Namun pada tanggal 18 Juni 2015 BPK menyatakan telah merampungkan auditnya dan melaporkannya ke DPR. Tak seperti perdebatan sebelumnya, hasil audit BPK menunjukkan bahwa audit hanya dilakukan terhadap laporan keuangan KPU sejak tahun 2012 hingga 2014, dan tidak menyentuh pada audit kesiapan penyelenggaraan pilkada serentak tahun 2015. 
Secara umum, BPK mengindikasikan penyimpangan uang negara tersebut dibagi dalam tujuh kategori;
  1. Indikasi kerugian negara Rp 34.349.212.517,69
  2. Potensi kerugian negara Rp 2.251.876.257.00
  3. Kekurangan penerimaan Rp 7.354.932.367.89
  4. Pemborosan Rp 9.772.195.440.11
  5. Yang tidak diyakini kewajarannya Rp 93.058.747.083.40
  6. Lebih pungut pajak Rp 1.356.334.734
  7. Temuan administrasi Rp 185.984.604.211.62
Temuan BPK ini langsung dimanfaatkan untuk menebar ancaman, Komisioner KPU diganti, atau Pilkada serentak tahun 2015 ditunda. Ancaman ini tentunya tidak masuk akal, karena hasil audit sama sekali tidak memiliki relevansi dengan persiapan dan kesiapan penyelenggaraan pilkada. Hasil audit ini sama sekali tidak dapat dijadikan ukuran untuk menilai kesiapan KPU dalam menyelenggaraan Pilkada serentak 9 Desember 2015. Akan sangat berbeda jika hasil audit menunjukkan bahwa peraturan teknis penyelenggaraan pilkada belum terbentuk, atau belum lengkap, sehingga wajar jika Pilkada diminta untuk diundur.
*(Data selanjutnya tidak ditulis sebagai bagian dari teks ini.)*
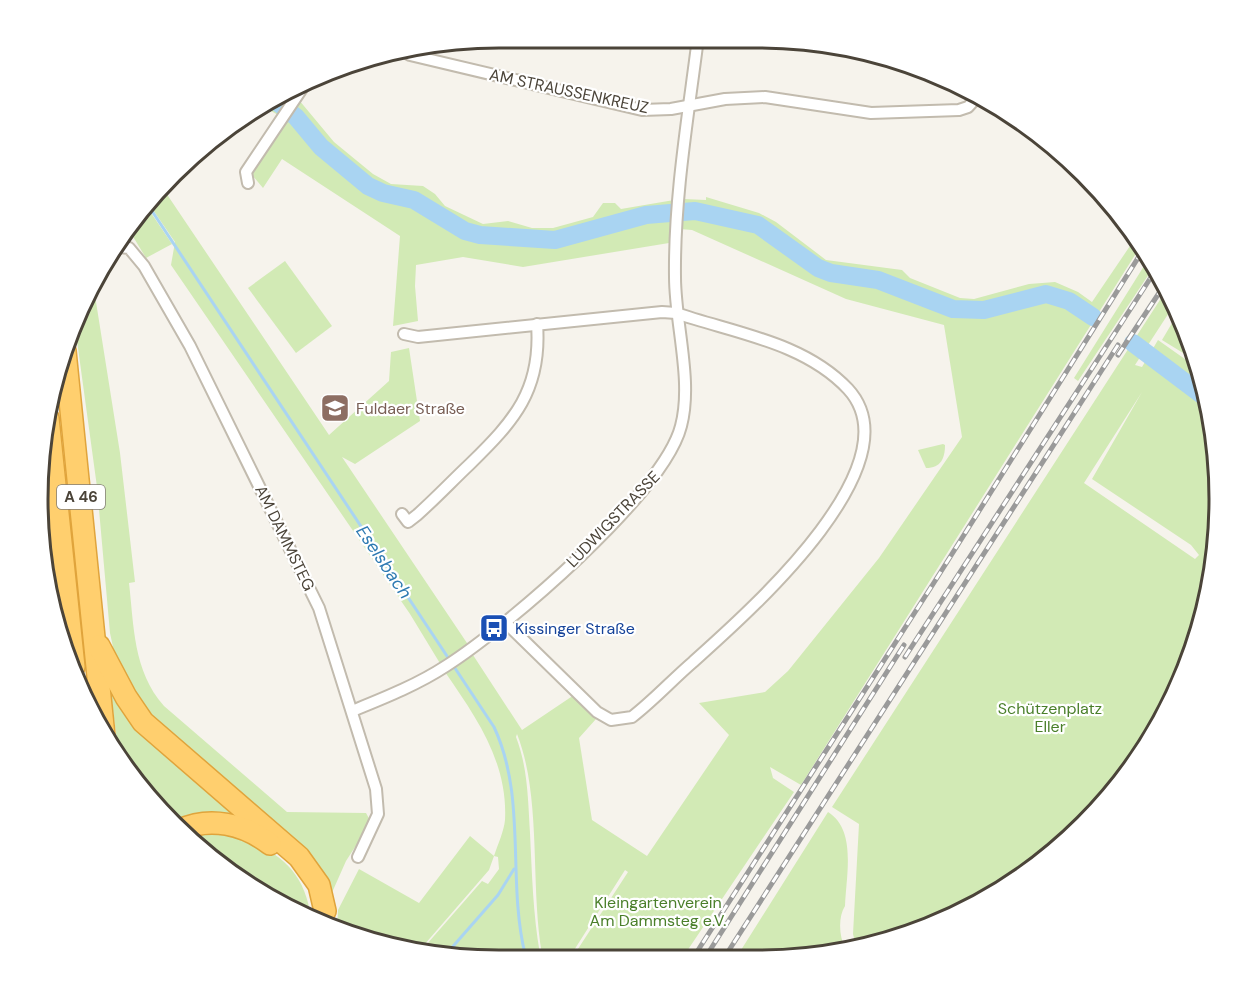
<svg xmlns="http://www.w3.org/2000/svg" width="1257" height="998" viewBox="0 0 1257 998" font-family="'DM Sans',sans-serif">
<rect width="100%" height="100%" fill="#f6f3ec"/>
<!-- green -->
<g fill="#d2eab5" fill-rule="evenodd">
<polygon points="299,86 280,116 260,105"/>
<polygon points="299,100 334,142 373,174 391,184 423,186 435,194 445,206 483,224 508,221 532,228 553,228 593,217 603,203 615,203 621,209 674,200 669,243 523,267 463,257 416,265 415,286 418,321 393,326 400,236 282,159 263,188 252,175"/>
<polygon points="162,187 329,435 389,381 391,352 409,348 420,421 355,464 342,457 469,646 441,665 410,614 171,265 175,242 149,204"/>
<path d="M706,197L759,213L776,222L826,260L902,270L910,278L960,298L974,299L1029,284L1055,282L1078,292L1092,302L1134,240L1140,247L801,785L770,767L773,778L794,792L683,957L574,955L628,872L625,870L571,955L542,954C530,885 542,797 517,734L516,737C528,768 528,801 530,833C532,874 533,914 540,954L420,952L482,881L488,884L499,869L498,857L494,856L489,870L418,952H409L337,930L338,910L359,869L419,903L470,836L494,856C498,844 504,831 505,820C508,762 476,717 445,672L473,655L522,730L574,695L596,719L579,738L592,820L647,856L729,735L699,703L765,692L788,671L879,558L962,437L944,325L846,299L692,230L680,229L684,199L706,200Z"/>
<polygon points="147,207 172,244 146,258 129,230"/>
<polygon points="1149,258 1155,265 1078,381 1074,378"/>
<polygon points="285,261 332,326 296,353 248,288"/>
<path d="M93,283L120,453L135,582L129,583C134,626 133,671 164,706L287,812L366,813L371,822L346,861L330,897L151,724L116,661L110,633L97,487L75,326Z"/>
<path d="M1167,289L1174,305L1135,365L1142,367L1158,340L1199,369L1216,439L1218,530L1211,576L1190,628L1172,703L1124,780L1062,846L988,899L906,936L856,946L853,934L859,824L832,807ZM1142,392L1092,479L1191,545L1199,555L1195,559L1084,483Z"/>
<polygon points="1178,313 1194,348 1188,356 1162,340"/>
<path d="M943,444L945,445C945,458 941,468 926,468L918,450Z"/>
<polygon points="45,516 55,616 41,524"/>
<polygon points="110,687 272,842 178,827 152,803 119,757"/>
<path d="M828,812C857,830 846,876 845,906C838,917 839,936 845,948L789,959L736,958Z"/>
<path d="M216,828C266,846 304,860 311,919L218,865L185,834Z"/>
</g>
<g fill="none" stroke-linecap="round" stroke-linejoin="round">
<!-- stream -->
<g stroke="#a9d4f2" stroke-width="3">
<path d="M148,205L494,727C527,797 507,880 525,954"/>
<polyline points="448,952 498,895 514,869"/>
</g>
<!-- river -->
<g stroke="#a9d4f2" stroke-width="18">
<polyline points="272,98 296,117 321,147 368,186 383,193 414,200 465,231 480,235 555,240 646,215 695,211 758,225 818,268 831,273 878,280 953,309 984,310 1046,294 1069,301 1093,317"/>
<polyline points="1133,343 1206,398"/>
</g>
<!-- minor casing -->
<g stroke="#c2bbae" stroke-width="14">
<g id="minor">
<polyline points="402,50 410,55 642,110 671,109 725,99 765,97 871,113 959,110 968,107 977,97"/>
<polyline points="248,183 246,172 305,84"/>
<polyline points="119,247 129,248 144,266 190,346 319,608 376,789 378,814 358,857"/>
<path d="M404,334L418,337L662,312L676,313C734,333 804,342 848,389C918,465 744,616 693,662C672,680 654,700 632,717L611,720L597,712L506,623"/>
<path d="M402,514L408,522L417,515C435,499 452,481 470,464C514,421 542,390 537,324"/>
<path d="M352,711C384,698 417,685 446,666C506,628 664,493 681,426C693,381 675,324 675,277C674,198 688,117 698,38"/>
</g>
</g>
<!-- motorway casing -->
<g stroke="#e0a43c" stroke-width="24">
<g id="motorway">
<polyline points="65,351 104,736"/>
<polyline points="48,418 74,667"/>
<polyline points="40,514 43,499 42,477"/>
<polyline points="99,646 126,697 143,722 299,857 319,885 325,911"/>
<path d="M180,830C210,816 244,824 270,844"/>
</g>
</g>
<!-- minor -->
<use href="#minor" stroke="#fff" stroke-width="10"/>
<!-- motorway -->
<use href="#motorway" stroke="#ffcf6e" stroke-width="21"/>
<!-- rail casing -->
<g stroke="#9a9a9a" stroke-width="5">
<g id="rail">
<polyline points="1118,355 1165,284"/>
<polyline points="905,657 1157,268"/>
<polyline points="693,958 935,581 1143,250"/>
<polyline points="705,958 904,645"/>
<polyline points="724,958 1118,345"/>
</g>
</g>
<!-- rail -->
<use href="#rail" stroke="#fff" stroke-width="3" stroke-dasharray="9" stroke-linecap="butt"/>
</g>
<!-- icons -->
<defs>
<g id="school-square" transform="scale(1.5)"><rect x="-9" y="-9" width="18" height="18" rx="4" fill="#8d6e63" stroke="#fff"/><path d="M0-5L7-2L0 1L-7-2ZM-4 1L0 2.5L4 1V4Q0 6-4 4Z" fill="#fff"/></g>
<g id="bus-square" transform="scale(1.5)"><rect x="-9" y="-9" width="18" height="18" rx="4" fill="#1a4fb4" stroke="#fff"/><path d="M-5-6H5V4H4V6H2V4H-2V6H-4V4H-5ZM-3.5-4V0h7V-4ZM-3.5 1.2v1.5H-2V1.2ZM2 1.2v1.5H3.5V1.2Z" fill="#fff"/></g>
</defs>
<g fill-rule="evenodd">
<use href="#school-square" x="335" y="408"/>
<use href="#bus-square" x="494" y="628"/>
</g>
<g text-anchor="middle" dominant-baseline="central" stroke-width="4.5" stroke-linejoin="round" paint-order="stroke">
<!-- shield labels -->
<rect fill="#fff" stroke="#817c74" stroke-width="1.5" x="57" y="485" width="48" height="24" rx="4.5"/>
<g font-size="15" font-weight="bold" fill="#4b4439">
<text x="81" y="497">A 46</text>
</g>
<!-- street labels -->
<g font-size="16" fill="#4b4439" stroke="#fff">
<text transform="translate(569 91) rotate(12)">AM STRAUSSENKREUZ</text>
<text transform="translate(613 519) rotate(-46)">LUDWIGSTRASSE</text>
<text transform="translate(285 538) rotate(64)">AM DAMMSTEG</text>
</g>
<!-- education labels -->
<g font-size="16" fill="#785e54" stroke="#fff" text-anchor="start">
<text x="356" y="408">Fuldaer Straße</text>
</g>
<!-- transit labels -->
<g font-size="16" fill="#164399" stroke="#fff" text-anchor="start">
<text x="515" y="628">Kissinger Straße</text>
</g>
<!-- park labels -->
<g font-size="16" fill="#4a7f2a" stroke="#fff">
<text x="1050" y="708">Schützenplatz<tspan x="1050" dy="18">Eller</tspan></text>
<text x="658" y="902">Kleingartenverein<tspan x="658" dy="18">Am Dammsteg e.V.</tspan></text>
</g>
<!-- water labels -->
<g font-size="18" font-style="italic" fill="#2e7ab2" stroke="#fff">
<text transform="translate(384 562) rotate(56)">Eselsbach</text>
</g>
</g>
<!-- crop -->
<path d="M0 0H1257V998H0ZM499 48H758A451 451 0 0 1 1209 499V499A451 451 0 0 1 758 950H499A451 451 0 0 1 48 499V499A451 451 0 0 1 499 48Z" fill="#fff" fill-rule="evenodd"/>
<path fill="none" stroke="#4b4439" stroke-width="3" d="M499 48H758A451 451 0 0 1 1209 499V499A451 451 0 0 1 758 950H499A451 451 0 0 1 48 499V499A451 451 0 0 1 499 48Z"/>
</svg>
Menanggapi hasil audit ini, KPU menyampaikan sikap yang cukup bijak dengan menegaskan komitmen untuk menindaklanjutinya.  
Meskipun hasil audit tidak memiliki korelasi dengan penyelenggaraan pilkada, namun tentunya ancaman Senayan tersebut tetap perlu diwaspadai oleh KPU dan masyarakat sipil, di tengah demam kriminalisasi di negeri ini.